Goal of the exercise: Check each line of the listing below for the string "down", then copy every line that has it.

Raw data:
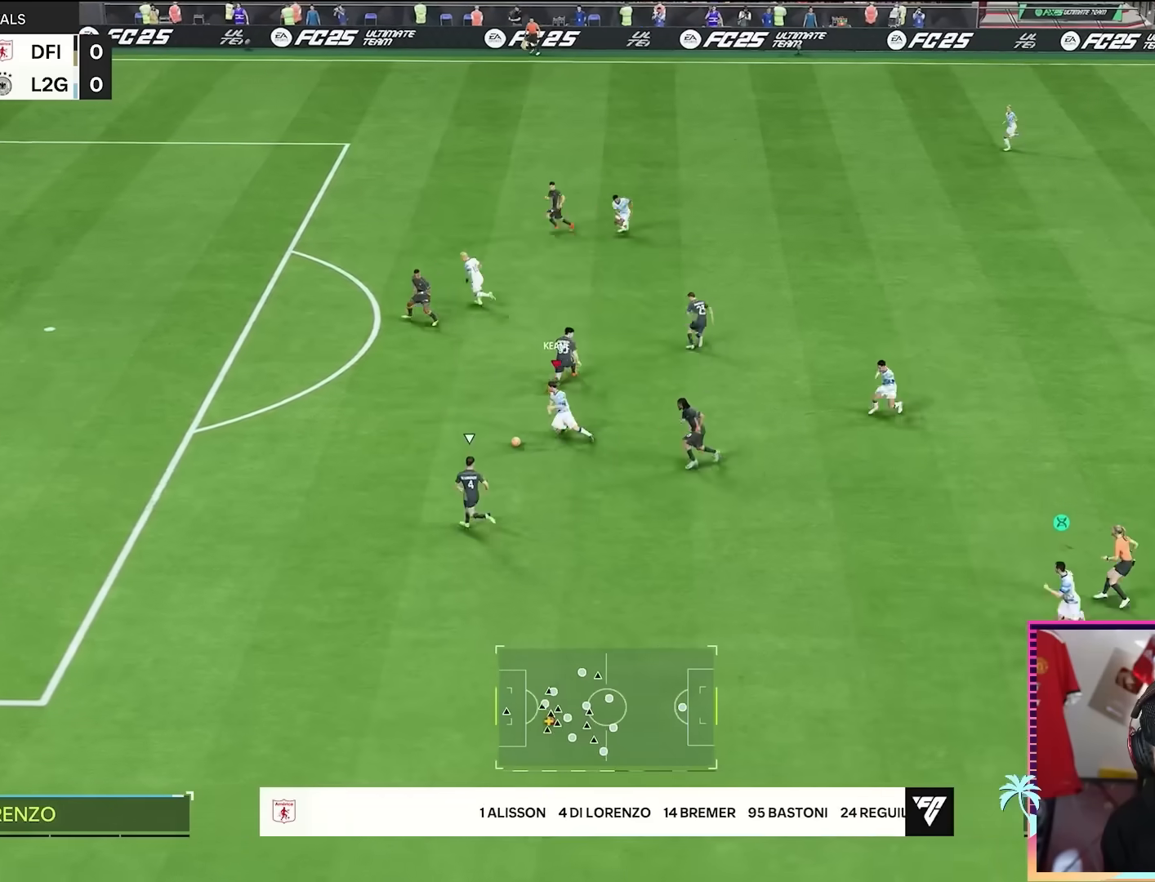
Gameplay with a controller (Xbox layout); each line is a JSON object with the inputs held at the frame after it. "events" lists button and stick changes between this image and that frame as [ms after this image, input, new state], when the widget could be followed in between. Not read: L3 R3.
{"buttons": [], "left_stick": "down", "right_stick": "center", "events": [[284, "left_stick", "center"], [351, "R2", "up"], [384, "left_stick", "down"]]}
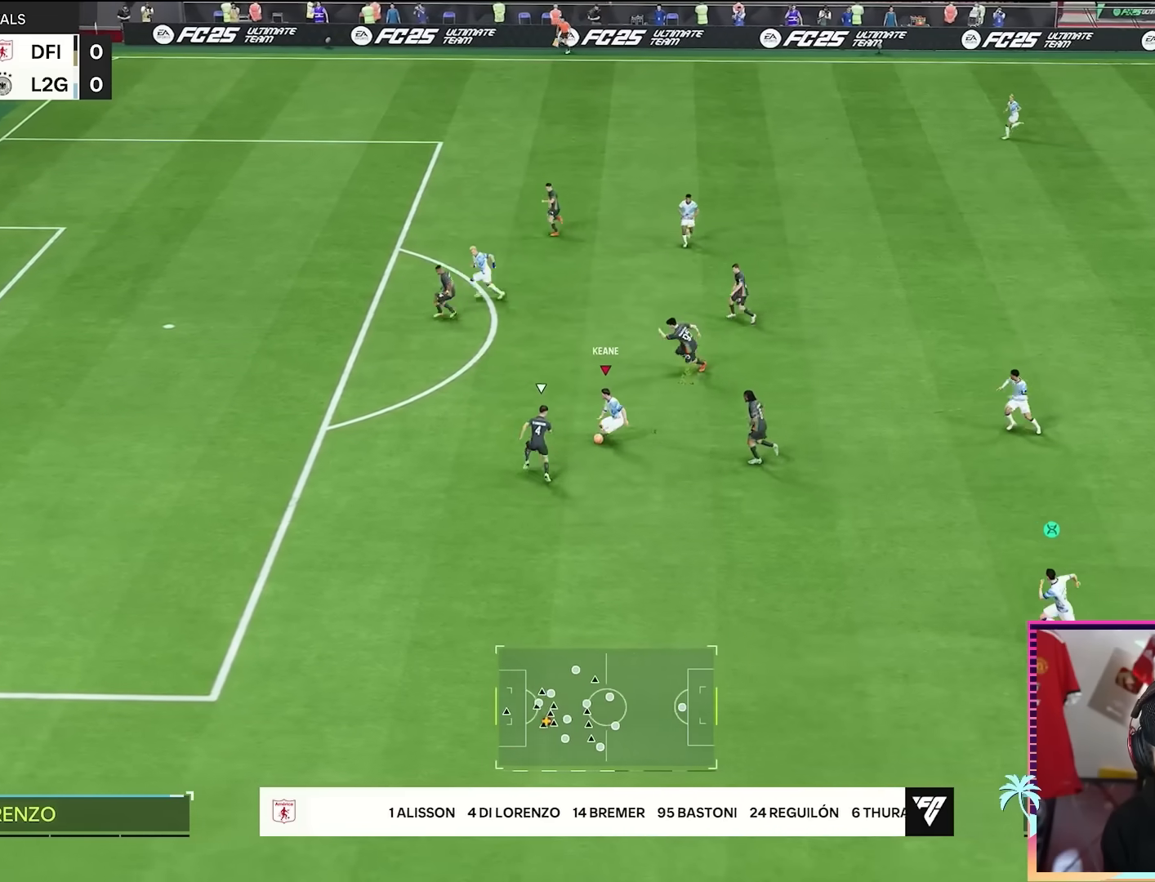
{"buttons": ["R2"], "left_stick": "left", "right_stick": "center", "events": [[50, "left_stick", "down-left"], [100, "R2", "down"], [217, "left_stick", "left"]]}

Task result:
{"buttons": [], "left_stick": "down", "right_stick": "center", "events": [[284, "left_stick", "center"], [351, "R2", "up"], [384, "left_stick", "down"]]}
{"buttons": ["R2"], "left_stick": "left", "right_stick": "center", "events": [[50, "left_stick", "down-left"], [100, "R2", "down"], [217, "left_stick", "left"]]}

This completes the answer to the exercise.